[Entries provided — start]
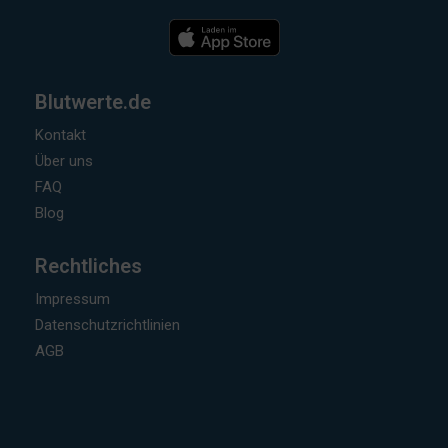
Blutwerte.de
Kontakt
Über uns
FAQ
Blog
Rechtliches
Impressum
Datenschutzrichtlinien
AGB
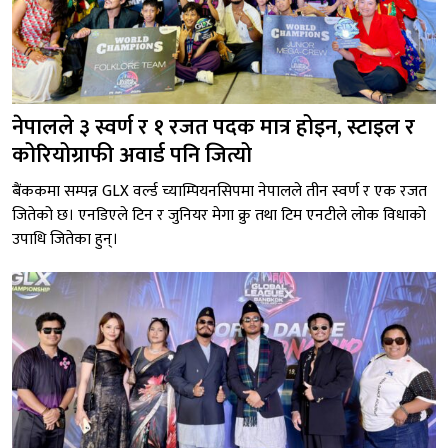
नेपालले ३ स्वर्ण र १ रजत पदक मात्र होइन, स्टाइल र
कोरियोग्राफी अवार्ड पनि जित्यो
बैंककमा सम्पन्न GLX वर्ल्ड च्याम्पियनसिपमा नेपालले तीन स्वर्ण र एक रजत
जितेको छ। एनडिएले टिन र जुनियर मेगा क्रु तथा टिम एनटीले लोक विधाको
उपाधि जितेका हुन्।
[Entries provided — finish]
[Entries provided — start]
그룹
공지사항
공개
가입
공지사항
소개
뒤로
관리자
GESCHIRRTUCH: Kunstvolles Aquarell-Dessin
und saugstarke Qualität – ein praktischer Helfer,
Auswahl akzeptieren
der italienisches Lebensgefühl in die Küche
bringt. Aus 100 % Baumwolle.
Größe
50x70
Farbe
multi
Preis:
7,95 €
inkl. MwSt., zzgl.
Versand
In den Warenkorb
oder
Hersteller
[Entries provided — finish]
[Entries provided — start]
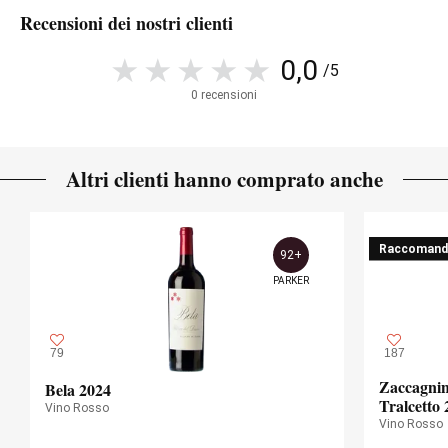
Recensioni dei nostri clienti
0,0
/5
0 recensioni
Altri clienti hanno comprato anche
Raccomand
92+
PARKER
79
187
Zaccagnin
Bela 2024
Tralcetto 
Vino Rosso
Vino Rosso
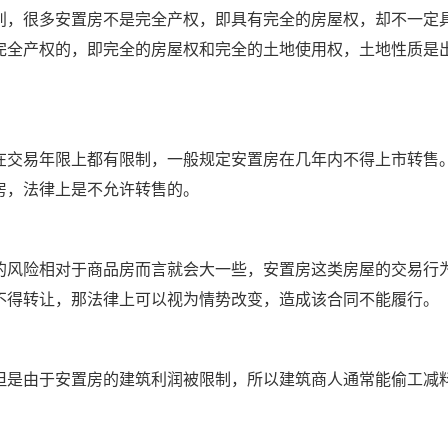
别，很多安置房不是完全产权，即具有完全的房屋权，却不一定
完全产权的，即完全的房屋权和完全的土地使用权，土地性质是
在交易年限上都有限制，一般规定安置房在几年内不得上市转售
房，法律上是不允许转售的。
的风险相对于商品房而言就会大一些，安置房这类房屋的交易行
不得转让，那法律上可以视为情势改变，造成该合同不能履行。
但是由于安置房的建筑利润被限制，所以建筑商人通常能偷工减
[Entries provided — finish]
## Work task
Retype the part of the listing that opens with the line containing "Blutwerte.de" and closes with the line containing "उपाधि जितेका हुन्।", including both of those lines. Leave the pictures out of your answer.

## Solution
Blutwerte.de
Kontakt
Über uns
FAQ
Blog
Rechtliches
Impressum
Datenschutzrichtlinien
AGB
नेपालले ३ स्वर्ण र १ रजत पदक मात्र होइन, स्टाइल र
कोरियोग्राफी अवार्ड पनि जित्यो
बैंककमा सम्पन्न GLX वर्ल्ड च्याम्पियनसिपमा नेपालले तीन स्वर्ण र एक रजत
जितेको छ। एनडिएले टिन र जुनियर मेगा क्रु तथा टिम एनटीले लोक विधाको
उपाधि जितेका हुन्।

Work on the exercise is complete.